Legislators didn't approve any plan this year for expanding the state's prison system, or allowing the state to place inmates in private prisons in Kansas. Officials estimate the new law will require 1,000 additional prison beds over the next decade.
"The Legislature has shown no inclination to deal with our problem with near-capacity prisons," Vratil said, noting that state prisons are more than 95 percent full.
But Sebelius said: "The number of prison beds should not determine our criminal penalties. We need to anticipate keeping dangerous folks behind bars."
Sen. Phil Journey worried the new law could warp criminal justice policy.
For example, he noted that second-degree murder can result in a 15-year prison sentence, so that someone who kills a child might end up getting 10 years less in prison than someone who molests one.
"Proportionality has to be preserved, or we end up with strange things," said Journey, R-Haysville.
The bill calls for a minimum 25-year sentence for adults convicted of any of seven violent sex crimes against anyone younger than 14, including rape, aggravated sodomy and sexual exploitation.
Legislators included a provision allowing judges to impose lesser sentences for compelling reasons, something Journey said would make the law less harsh.
Still, Journey said he's concerned that the law "casts the net too broadly." For example, he said, a 19-year-old man might become infatuated with a 13-year-old neighbor girl and not realize her age.
But such an argument didn't move the bill's sponsor, Rep. Patricia Kilpatrick, R-Overland Park, who said: "Clearly, we need to address rape and molestation of children. It doesn't matter if they're infatuated or not. This is a crime."
Under the new law, a second conviction, no matter the victim's age, means a sentence of 40 years.

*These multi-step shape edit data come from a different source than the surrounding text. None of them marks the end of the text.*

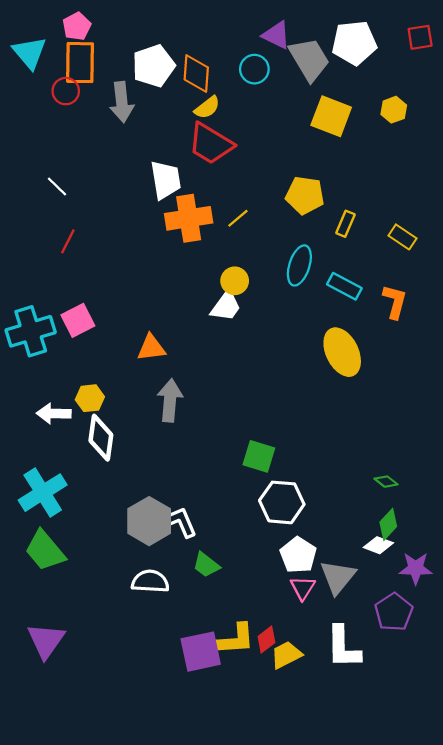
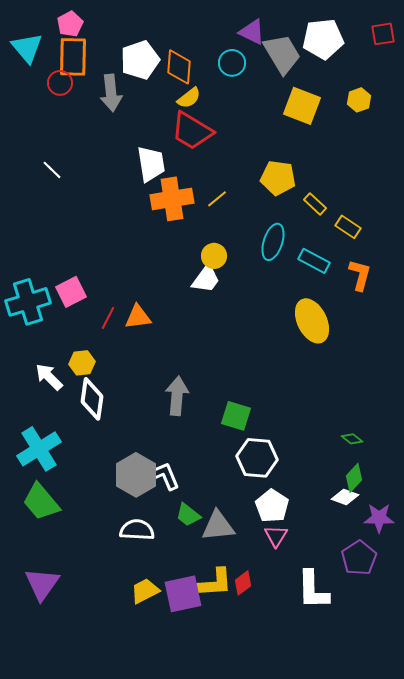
yellow rectangle: (345, 224) -> (315, 204), turned -70
yellow rectangle: (402, 237) -> (348, 227), moved
red line: (68, 241) -> (108, 318), moved
gray arrow: (170, 400) -> (177, 396), moved
white arrow: (54, 414) -> (49, 377), turned 44
gray triangle: (338, 577) -> (218, 526), moved, turned 45
yellow trapezoid: (286, 655) -> (145, 591), moved

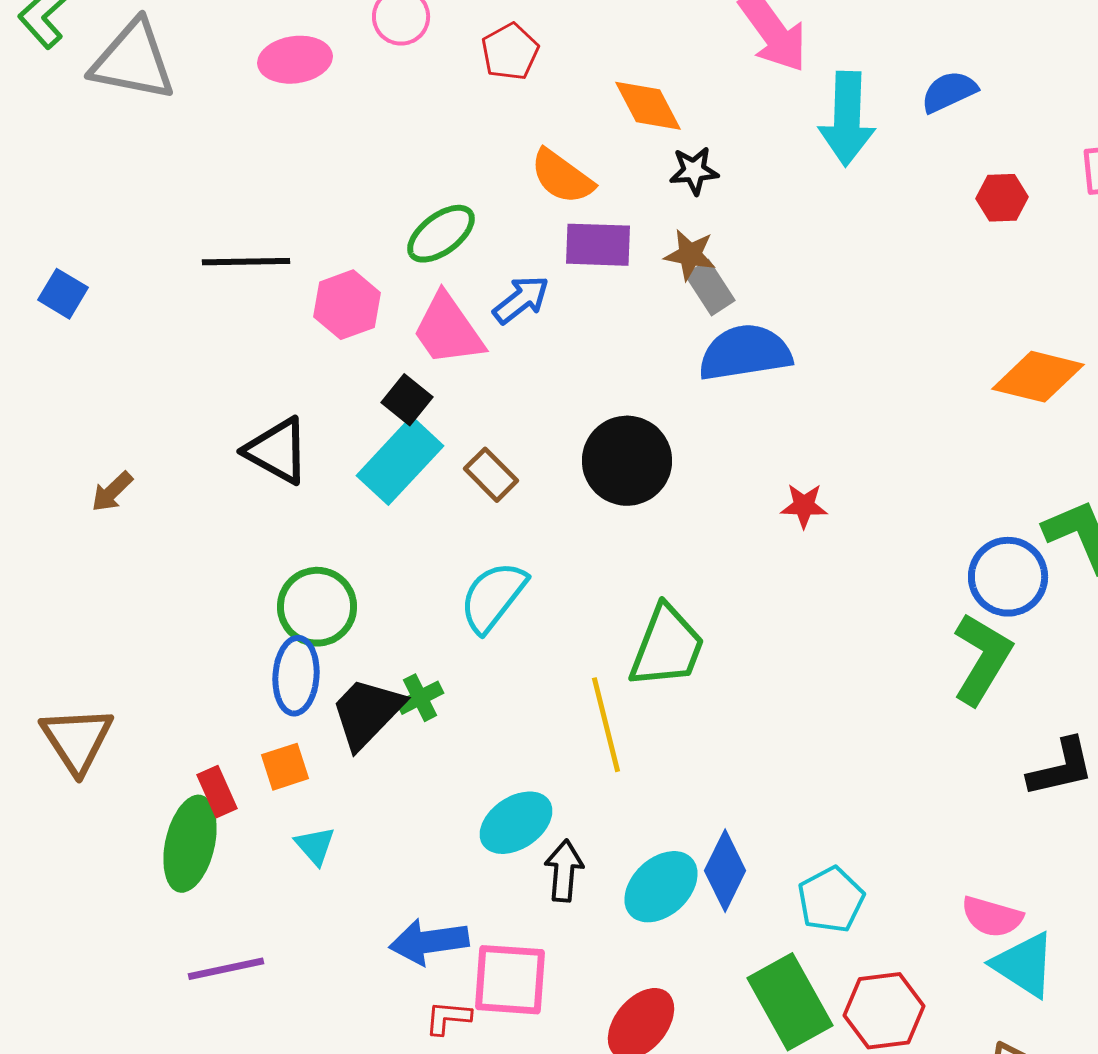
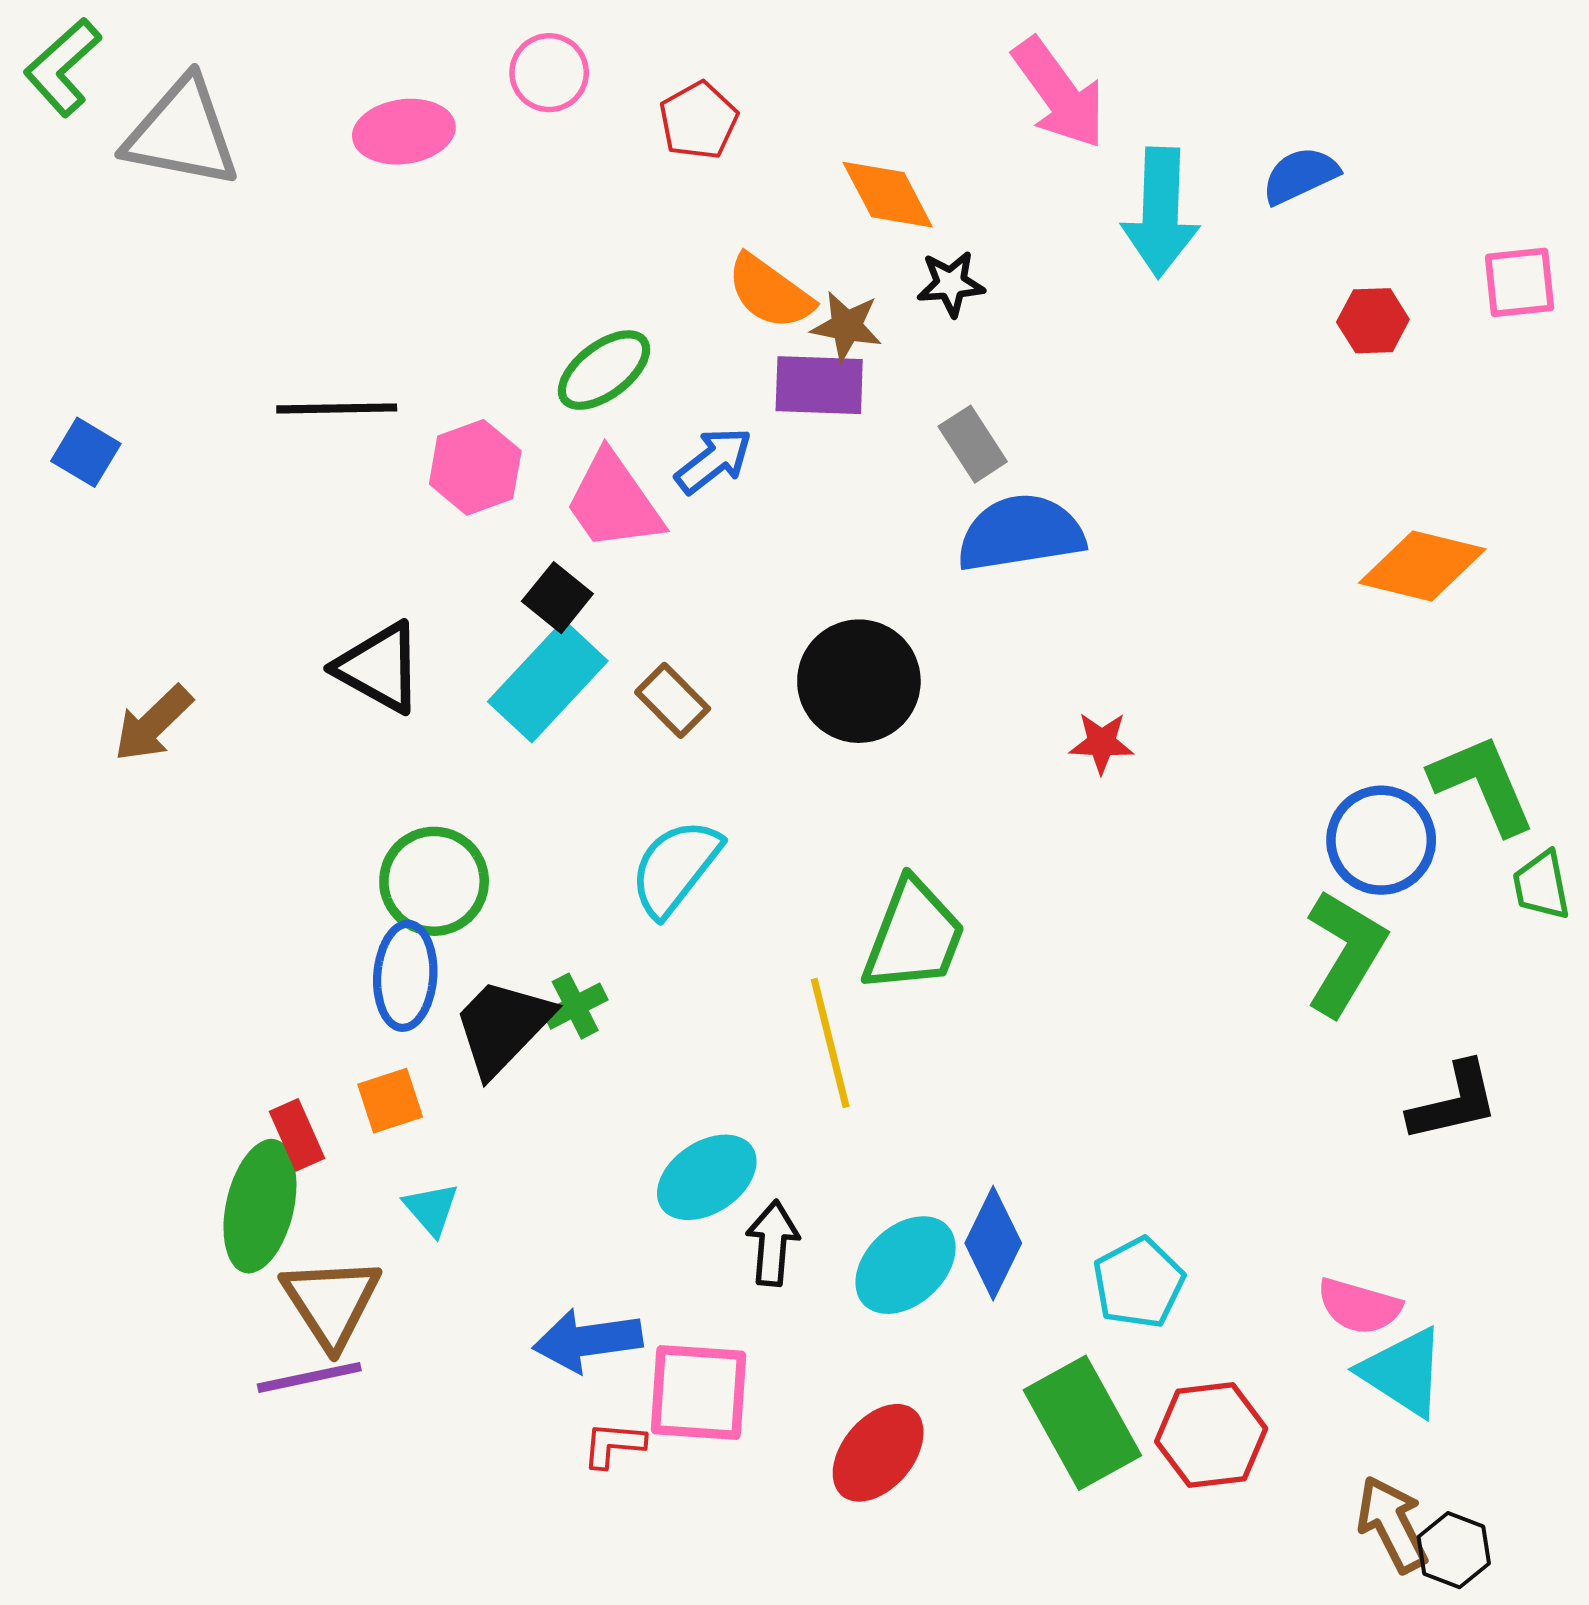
brown star: (690, 255) -> (847, 326), moved
brown arrow: (112, 492) -> (153, 724), size x1.4
brown triangle: (77, 740) -> (331, 1302), moved

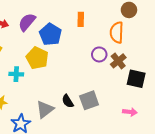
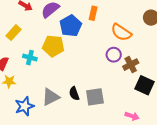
orange rectangle: (81, 19) -> (93, 13), moved
orange semicircle: (117, 32) -> (121, 32), moved, turned -70
yellow pentagon: (37, 58) -> (53, 46), turned -30

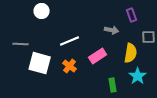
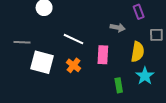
white line: (70, 41) -> (73, 39), turned 48
pink rectangle: (98, 56) -> (103, 55), turned -54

Third-timers face life without the possibility of parole, while the current maximum for the rape of a child allows parole after 49 years and four months.
Once released, offenders face a lifetime of parole and wearing a Global Positioning System bracelet, so the state can track their movements.
All other offenders, such as those convicted of a first offense in which the victim is older than 14, face lifetime parole when released. If they violate parole, they must wear the tracking bracelet for life.